Gotta be a tough task, finding humor in material easily described as harrowing. Or, perhaps I should say, it’s a tough task to do it WELL.
That’s part of what makes writer/director Martin McDonagh’s film, ‘Three Billboards Outside Ebbing, Missouri’ such a mesmerizing masterpiece; with the raw nerves involved, how this story keeps you not only engaged….but entertained…is sheer brilliance. There’s a ton of valid messages about the catalogue of hot button issues buried under this hard shell of a tale – everything from politics to race, harassment, abuse, you name it – but McDonagh doesn’t construct any kind of soapbox here. Rather, he unpacks one very solid, very original story about how different individuals navigate both the fire of conflict and the heartbreak of the ashes that result from it.
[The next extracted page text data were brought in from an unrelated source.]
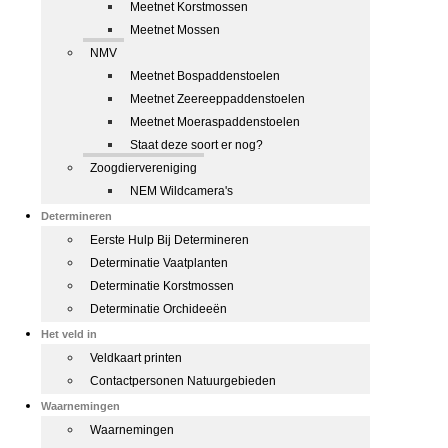
Meetnet Korstmossen
Meetnet Mossen
NMV
Meetnet Bospaddenstoelen
Meetnet Zeereeppaddenstoelen
Meetnet Moeraspaddenstoelen
Staat deze soort er nog?
Zoogdiervereniging
NEM Wildcamera's
Determineren
Eerste Hulp Bij Determineren
Determinatie Vaatplanten
Determinatie Korstmossen
Determinatie Orchideeën
Het veld in
Veldkaart printen
Contactpersonen Natuurgebieden
Waarnemingen
Waarnemingen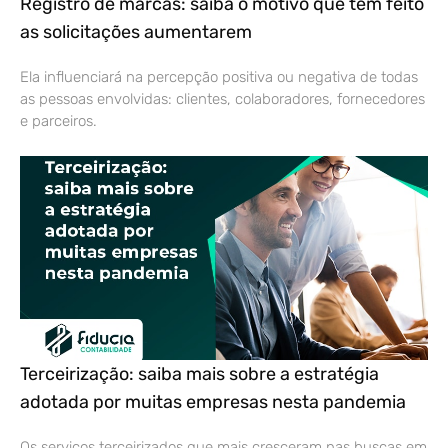
as solicitações aumentarem
Ela influenciará na percepção positiva ou negativa de todas
as pessoas envolvidas: clientes, colaboradores, fornecedores
e parceiros.
Terceirização: saiba mais sobre a estratégia
adotada por muitas empresas nesta pandemia
Os serviços terceirizados que mais cresceram nas buscas em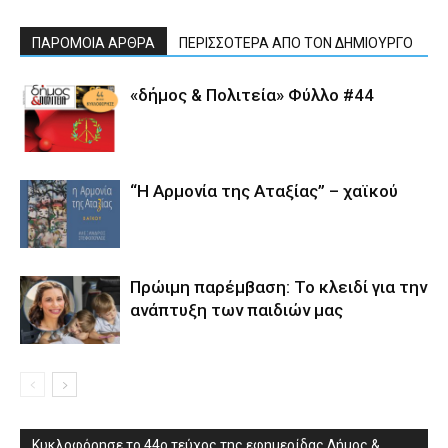
ΠΑΡΟΜΟΙΑ ΑΡΘΡΑ
ΠΕΡΙΣΣΟΤΕΡΑ ΑΠΟ ΤΟΝ ΔΗΜΙΟΥΡΓΟ
«δήμος & Πολιτεία» Φύλλο #44
“Η Αρμονία της Αταξίας” – χαϊκού
Πρώιμη παρέμβαση: Το κλειδί για την
ανάπτυξη των παιδιών µας
Κυκλοφόρησε το 44ο τεύχος της εφημερίδας Δήμος &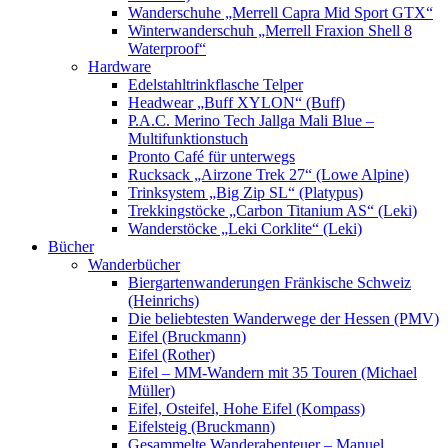
Wanderschuhe „Merrell Capra Mid Sport GTX“
Winterwanderschuh „Merrell Fraxion Shell 8
Waterproof“
Hardware
Edelstahltrinkflasche Telper
Headwear „Buff XYLON“ (Buff)
P.A.C. Merino Tech Jallga Mali Blue –
Multifunktionstuch
Pronto Café für unterwegs
Rucksack „Airzone Trek 27“ (Lowe Alpine)
Trinksystem „Big Zip SL“ (Platypus)
Trekkingstöcke „Carbon Titanium AS“ (Leki)
Wanderstöcke „Leki Corklite“ (Leki)
Bücher
Wanderbücher
Biergartenwanderungen Fränkische Schweiz
(Heinrichs)
Die beliebtesten Wanderwege der Hessen (PMV)
Eifel (Bruckmann)
Eifel (Rother)
Eifel – MM-Wandern mit 35 Touren (Michael
Müller)
Eifel, Osteifel, Hohe Eifel (Kompass)
Eifelsteig (Bruckmann)
Gesammelte Wanderabenteuer – Manuel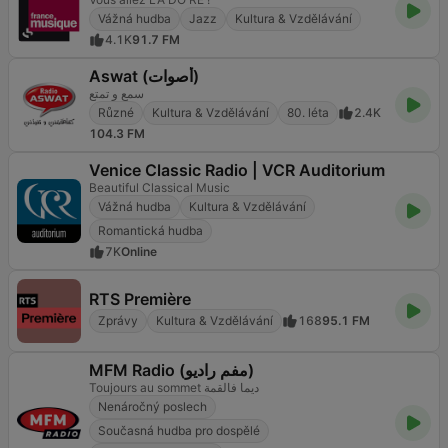
Vážná hudba
Jazz
Kultura & Vzdělávání
4.1K
91.7 FM
Aswat (أصوات)
سمع و تمتع
Různé
Kultura & Vzdělávání
80. léta
2.4K
104.3 FM
Venice Classic Radio | VCR Auditorium
Beautiful Classical Music
Vážná hudba
Kultura & Vzdělávání
Romantická hudba
7K
Online
RTS Première
Zprávy
Kultura & Vzdělávání
168
95.1 FM
MFM Radio (مفم راديو)
Toujours au sommet ديما فالقمة
Nenáročný poslech
Současná hudba pro dospělé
Frances McDormand, so willing to stretch that she’s a superb choice for anything a little off-center, plays Mildred Hayes, a woman raging with both anger and pain over the loss of her daughter who was raped and murdered. With no viable suspect and public awareness of the case slowly disappearing, Mildred decides to put up three billboards mocking small-town police chief William Willoughby (Woody Harrelson, another perfect fit) and his squad. The move especially irks dense, booze-soaked deputy Dixon (Sam Rockwell), a man drowning not only in whiskey, but insecurity probably due to the fact that he still lives with his mom who takes pleasure in goading her son into acts of violence.
Once the media catches wind of the billboards, the focus falls on the old west-like showdown between Hayes and Willoughby…..though, unlike westerns, the characters don’t wear white or black hats. See, there are no REAL heroes in ‘Three Billboards Outside Ebbing, Missouri’ – just people trying to survive the chaos. And that, my friends, makes it quite possibly the most realistic motion picture in years. It’s blunt, funny at times, tragic at others, sometimes hard to watch, and rarely at any point do you have an ounce of a clue at what’s going to happen next. Just like life.